EXERCISE BRIEF: Leaving the pictures aside, transcribe the data below exactly.

Dataset entries
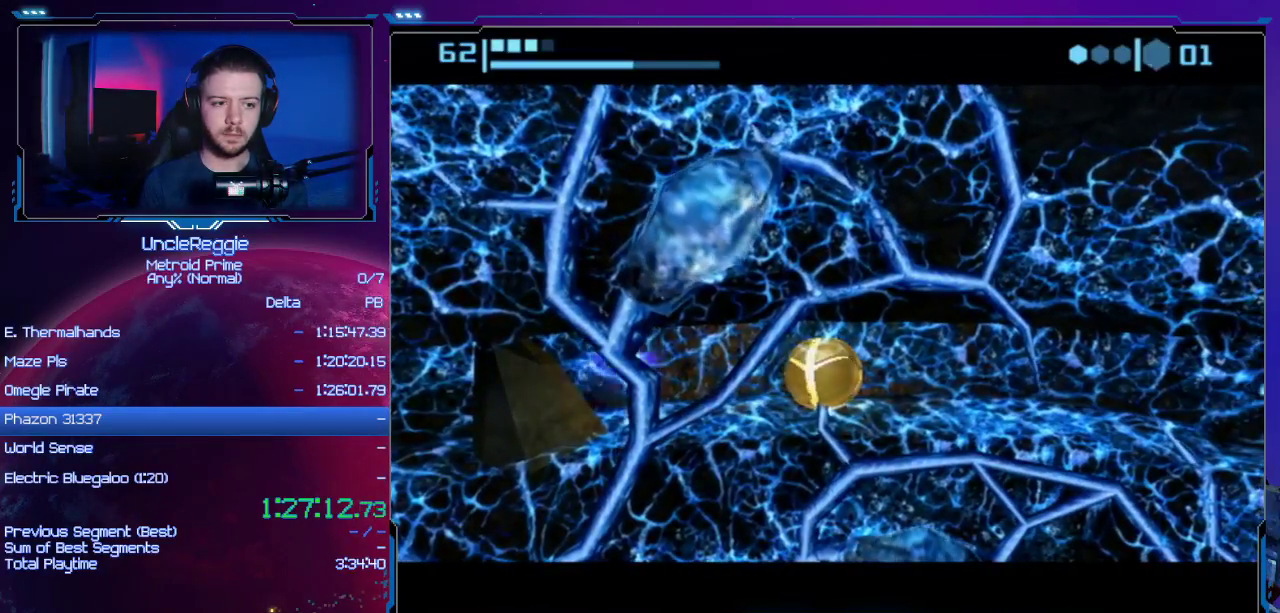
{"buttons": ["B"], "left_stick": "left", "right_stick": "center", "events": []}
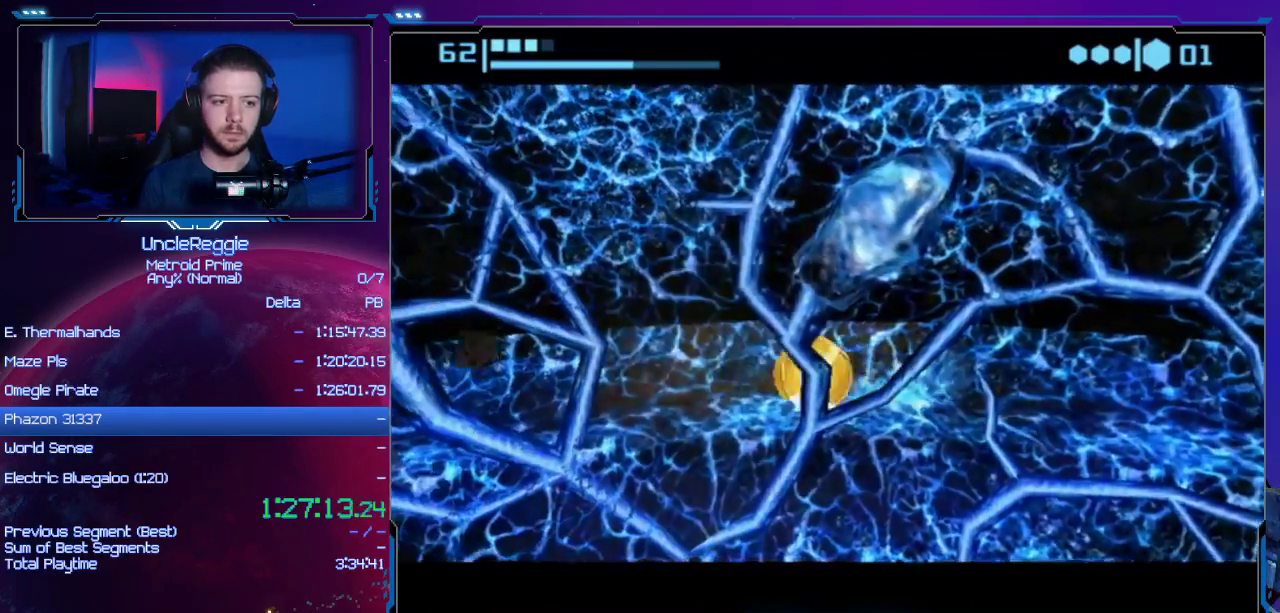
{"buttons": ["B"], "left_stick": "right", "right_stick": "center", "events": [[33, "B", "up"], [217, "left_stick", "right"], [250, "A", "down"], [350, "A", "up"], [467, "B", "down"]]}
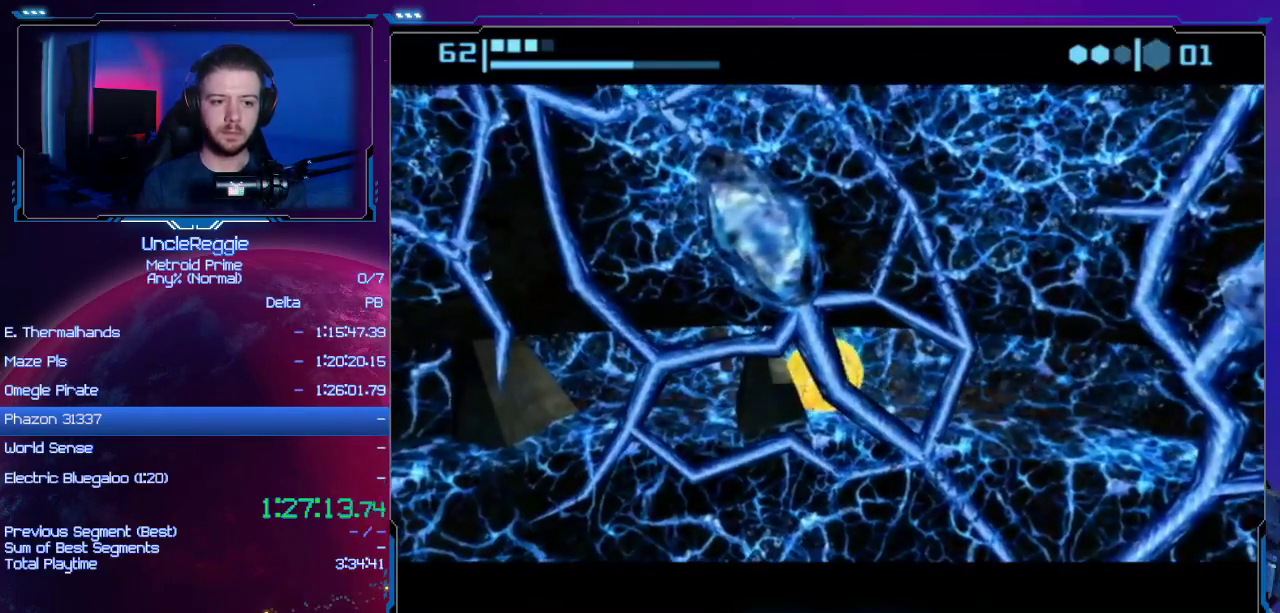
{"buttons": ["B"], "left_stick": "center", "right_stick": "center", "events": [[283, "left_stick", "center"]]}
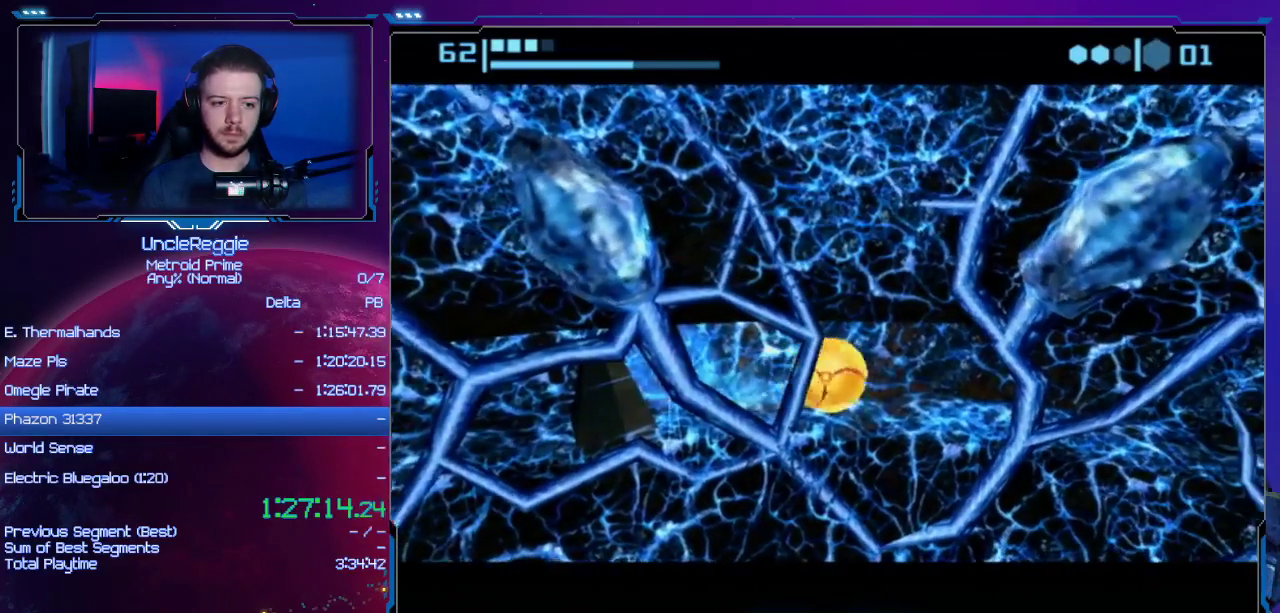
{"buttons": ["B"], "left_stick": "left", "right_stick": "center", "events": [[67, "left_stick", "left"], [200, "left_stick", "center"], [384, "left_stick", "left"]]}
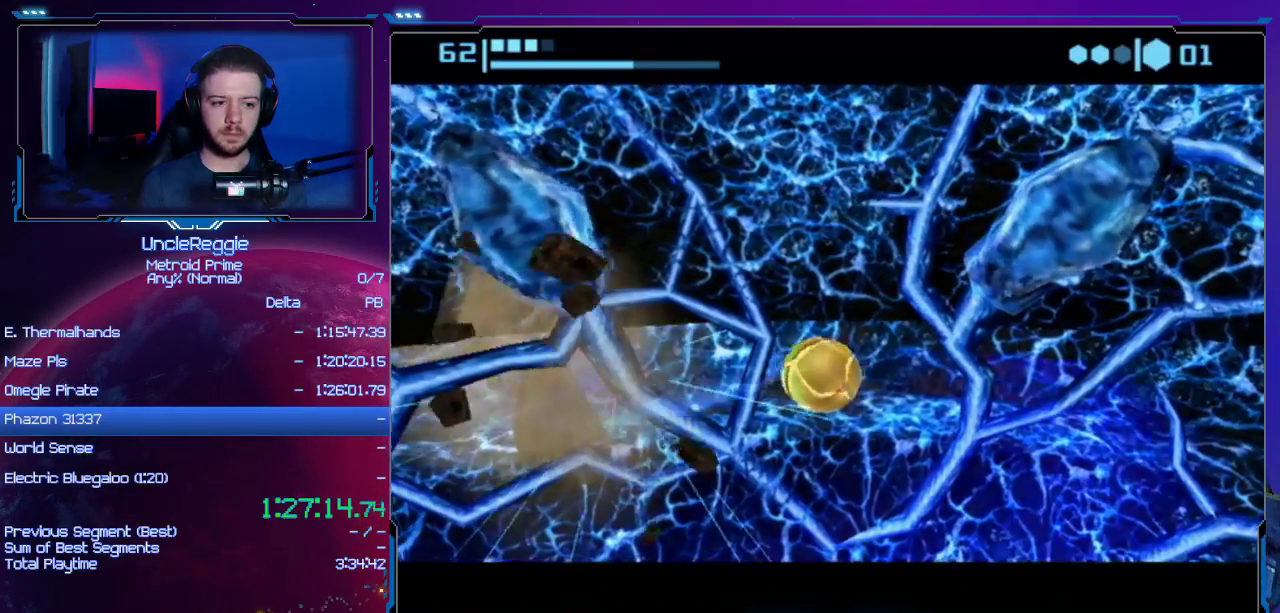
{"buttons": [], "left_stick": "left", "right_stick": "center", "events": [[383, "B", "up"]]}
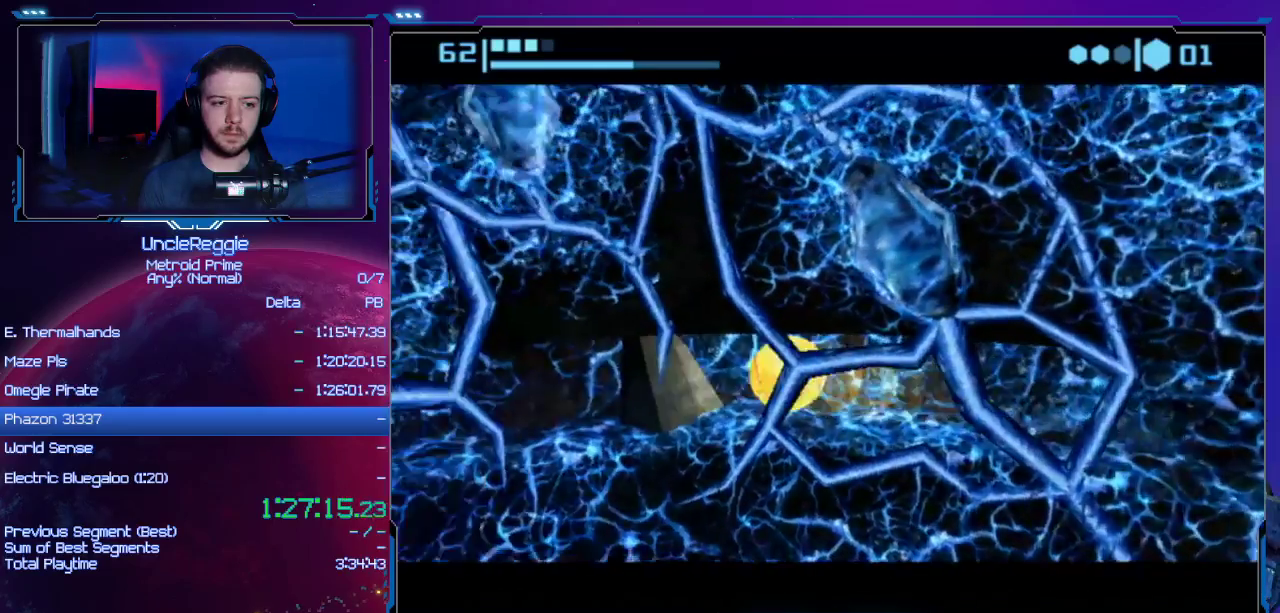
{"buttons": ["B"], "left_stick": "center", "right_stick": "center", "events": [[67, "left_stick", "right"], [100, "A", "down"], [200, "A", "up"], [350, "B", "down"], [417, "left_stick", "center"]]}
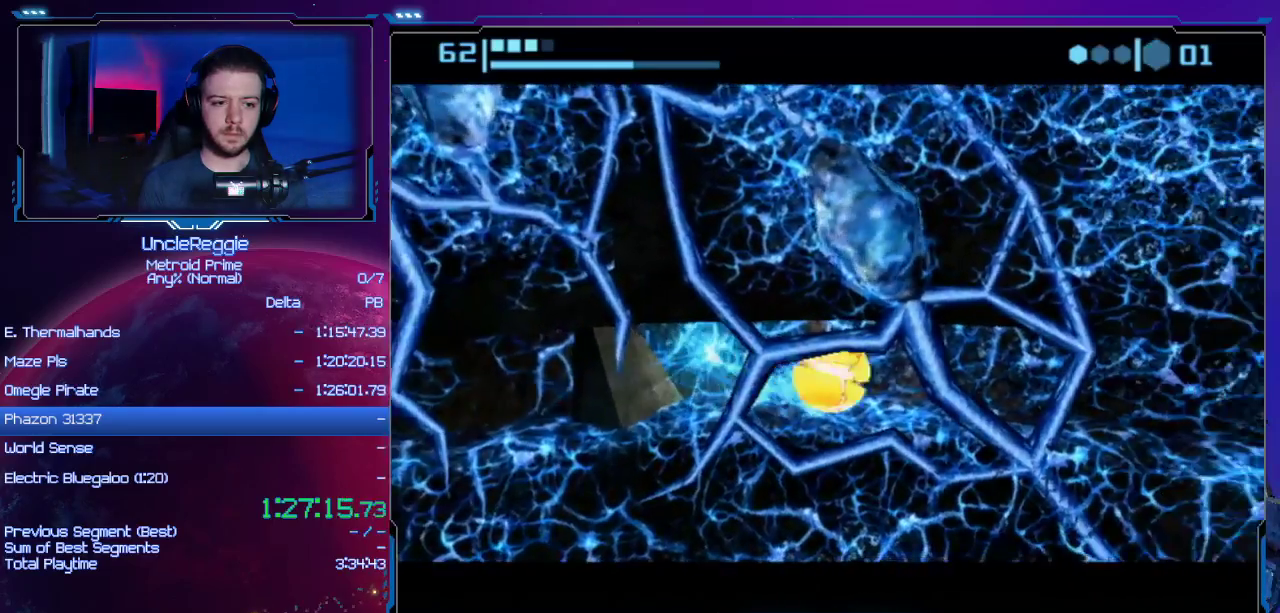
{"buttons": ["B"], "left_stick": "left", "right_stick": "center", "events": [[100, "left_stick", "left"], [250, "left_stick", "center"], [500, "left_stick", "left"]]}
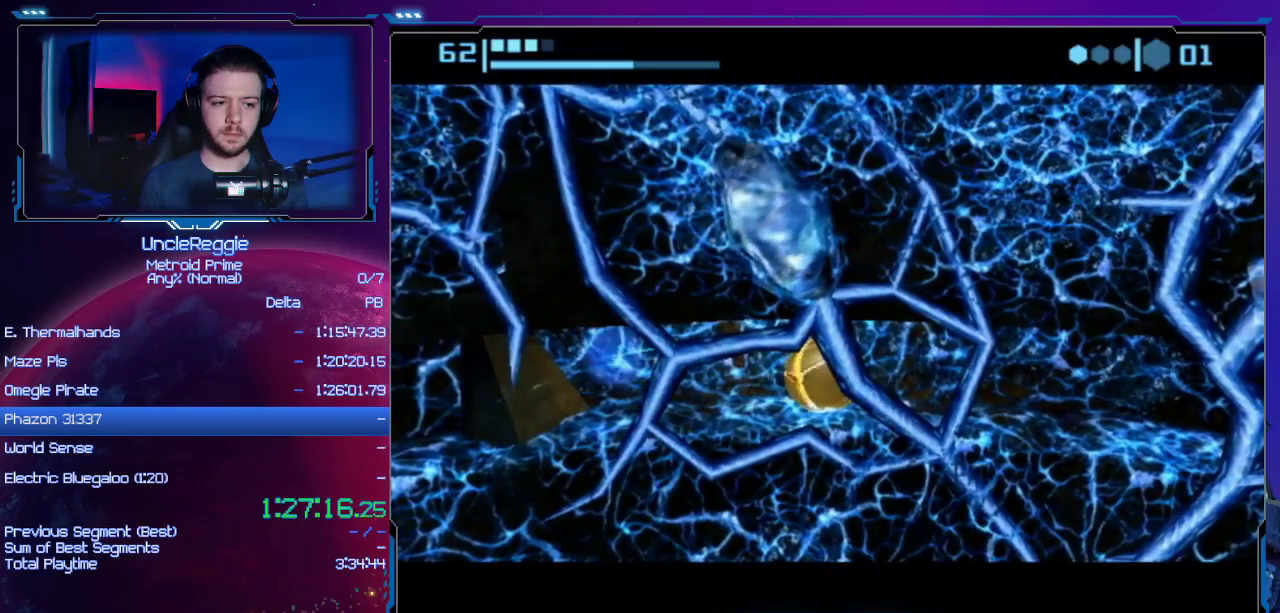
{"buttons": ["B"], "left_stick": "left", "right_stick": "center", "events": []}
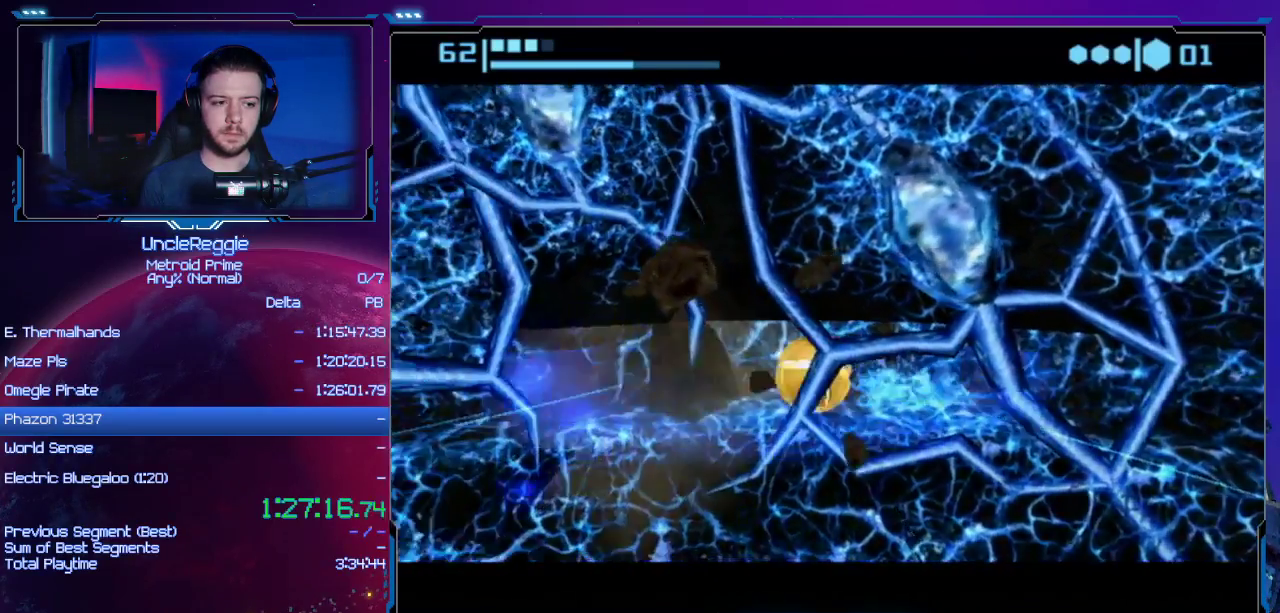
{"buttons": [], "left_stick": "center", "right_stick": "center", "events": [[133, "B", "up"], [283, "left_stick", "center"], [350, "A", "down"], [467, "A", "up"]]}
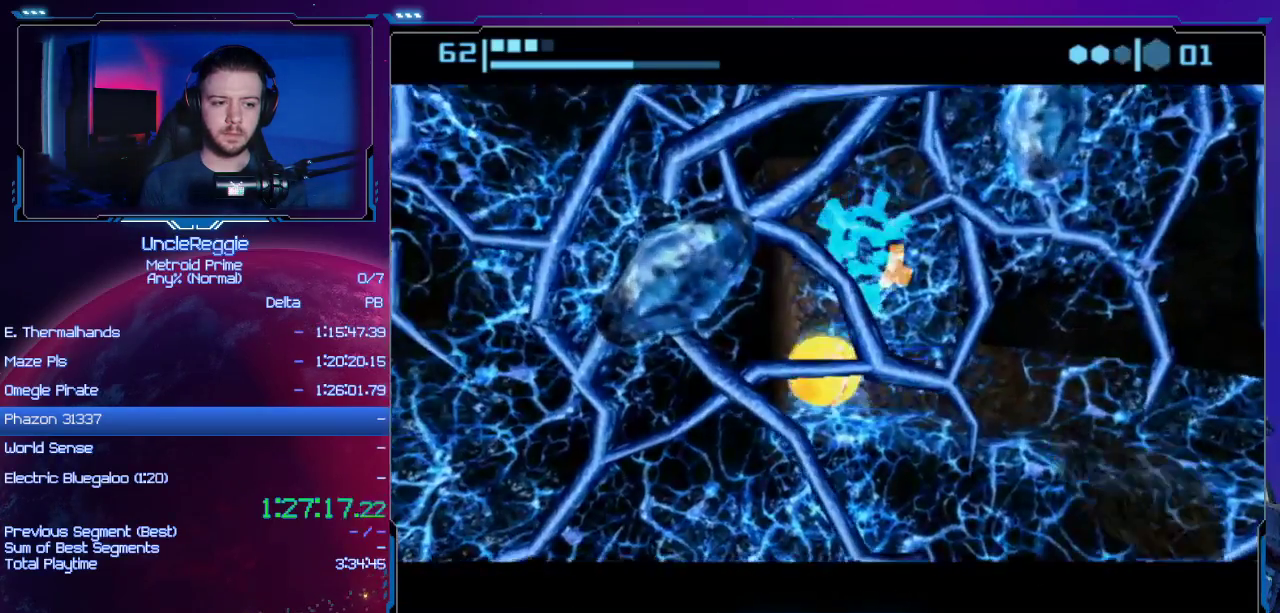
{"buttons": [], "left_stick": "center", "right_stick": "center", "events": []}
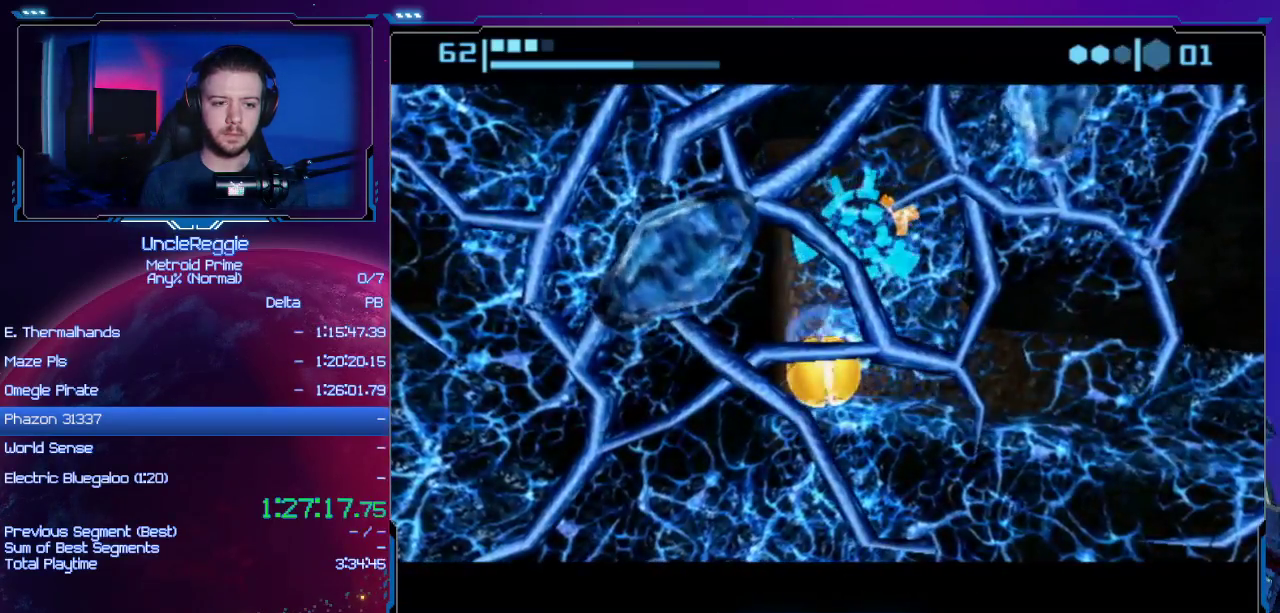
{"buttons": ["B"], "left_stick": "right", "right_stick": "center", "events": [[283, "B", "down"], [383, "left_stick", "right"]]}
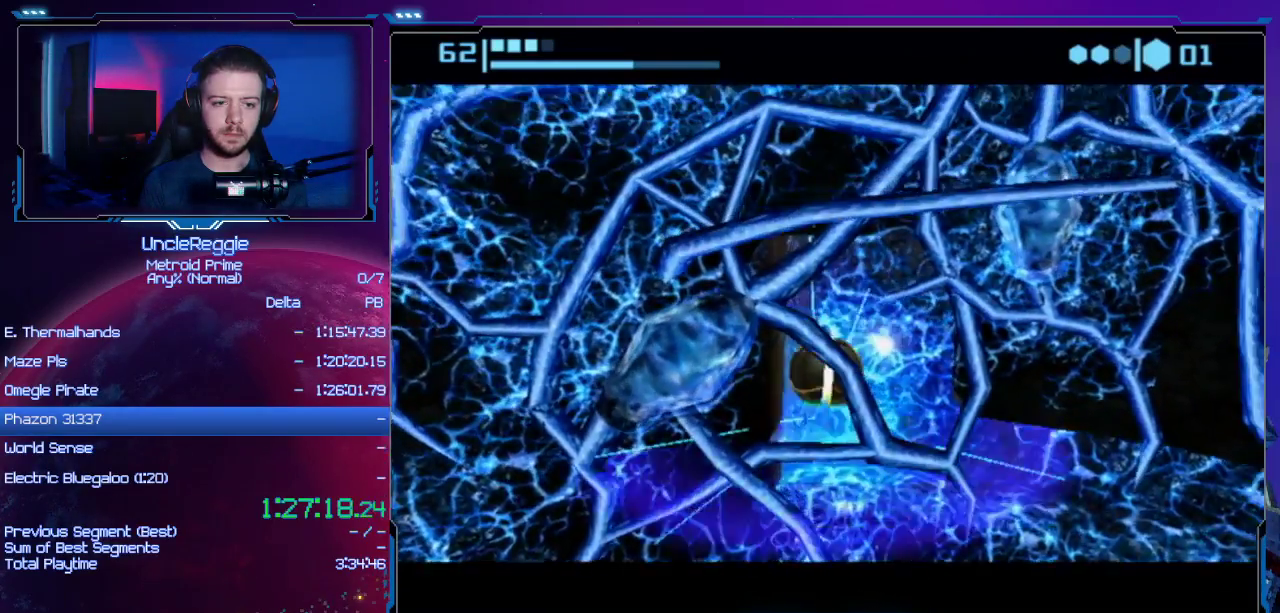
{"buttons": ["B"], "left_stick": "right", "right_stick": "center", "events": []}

RESPONSE TO THIS TASK:
{"buttons": ["B"], "left_stick": "left", "right_stick": "center", "events": []}
{"buttons": ["B"], "left_stick": "right", "right_stick": "center", "events": [[33, "B", "up"], [217, "left_stick", "right"], [250, "A", "down"], [350, "A", "up"], [467, "B", "down"]]}
{"buttons": ["B"], "left_stick": "center", "right_stick": "center", "events": [[283, "left_stick", "center"]]}
{"buttons": ["B"], "left_stick": "left", "right_stick": "center", "events": [[67, "left_stick", "left"], [200, "left_stick", "center"], [384, "left_stick", "left"]]}
{"buttons": [], "left_stick": "left", "right_stick": "center", "events": [[383, "B", "up"]]}
{"buttons": ["B"], "left_stick": "center", "right_stick": "center", "events": [[67, "left_stick", "right"], [100, "A", "down"], [200, "A", "up"], [350, "B", "down"], [417, "left_stick", "center"]]}
{"buttons": ["B"], "left_stick": "left", "right_stick": "center", "events": [[100, "left_stick", "left"], [250, "left_stick", "center"], [500, "left_stick", "left"]]}
{"buttons": ["B"], "left_stick": "left", "right_stick": "center", "events": []}
{"buttons": [], "left_stick": "center", "right_stick": "center", "events": [[133, "B", "up"], [283, "left_stick", "center"], [350, "A", "down"], [467, "A", "up"]]}
{"buttons": [], "left_stick": "center", "right_stick": "center", "events": []}
{"buttons": ["B"], "left_stick": "right", "right_stick": "center", "events": [[283, "B", "down"], [383, "left_stick", "right"]]}
{"buttons": ["B"], "left_stick": "right", "right_stick": "center", "events": []}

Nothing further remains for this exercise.